Making the Bar/Bat Mitzvah Meaningful

Making the Bar/Bat Mitzvah Meaningful

Though the modern ritual of the Bar or Bat Mitzvah is a relatively recent invention, being more or less codified in the 14th century C.E. and achieving its egalitarian model in the early 20th, its roots are considerably older. The ancient books of Jewish law, such as the Mishnah, identify the age of legal and social responsibility as 13 as far back as 3000 years ago. This is certainly at odds with the laws of most modern societies where the age of majority tends to fall somewhere between 16 and 18 years. Considering the way 21st century cultures are structured, as pertaining to school, property and other legal and social matters, the gravity of the Bar and Bat Mitzvah ceremony has been diminished. For several generations now, religious law has not been synonymous with common law for Jews. The lack of responsibility and accountability for individuals of Bar or Bat Mitzvah age that results from this takes much, though not all, of the meaning away from the experience. It is the duty of Jewish parents to lend extra weight to the lives of their children after the Bar or Bat Mitzvah takes place.

In order for the ostensible ascension to adulthood of the Bar and Bat Mitzvah to have an impact for the young person experiencing it, the ritual must be followed by an increase in both expectations from his or her parents and freedoms afforded by them. There are many ways to demonstrate this to a young person. Consider the following.

If a young person still has a set bedtime at age 13, the Bar or Bat Mitzvah is as good a time as any to remove it. The new freedom of choosing when to sleep can have a pretty big impact on a kid's sense of self-discipline. Sure, this will inevitably result in some sluggish mornings after staying up too late, but a few exhausting days at school will teach the invaluable lesson of getting proper rest for a good reason, not just because mom or dad said so.

The post Bar or Bat Mitzvah period is also a great time to start teaching practical life skills like cooking, cleaning and mending. There's no reason a 13-year-old can't learn to wash his or her own clothes, clean dishes and repair ripped clothes or broken possessions. These new lessons can also be a lot of fun and result in the youthful thrill of autonomy. A new Bar or Bat Mitzvah can certainly learn the basics of the kitchen where the reward for skill and attentiveness is immediate. There's nothing like successfully baking one's first batch of properly made cookies or having the know-how to make pizza from scratch. These are excellent lessons because through them freedom is a natural result of responsibility.

But the Bar and Bat Mitzvah ceremony is about more than marking the beginning of a young person's individual liberty and accountability, it's also about him or her stepping up to a more active role in his or her community. Introducing your child to volunteer opportunities in your city can show him or her how a responsible, mindful individual can make the world better through action. There are plenty of organizations that specialize in such experiences, like the Youth Volunteer Corps of America and the YouthNoise leadership program. Encouraging participation in a local temple youth group is also a way of promoting involvement in the Jewish community specifically.

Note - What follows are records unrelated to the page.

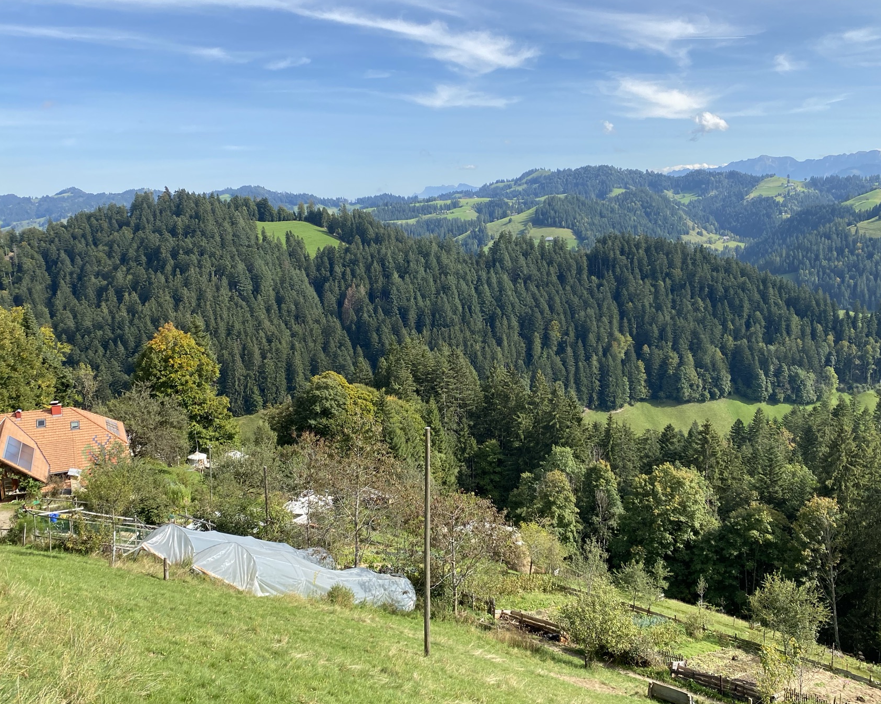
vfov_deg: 47.1
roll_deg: +1.0
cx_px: 486
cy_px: 362
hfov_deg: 57.1
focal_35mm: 31
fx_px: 808
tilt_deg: -10.8
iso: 32
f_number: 1.8
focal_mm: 4.25
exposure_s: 1/1996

These are just a few suggestions to get the ball rolling. What's important is that, as a parent, you recognize that the Bar and Bat Mitzvah are not just rituals from a bygone era, that there's real wisdom in compelling young adults to begin thinking and acting in a more grown-up fashion as early as is prudent. As parents it is our responsibility to prepare our children for life in the world and as Jews it is our responsibility to make sure that life is a good one.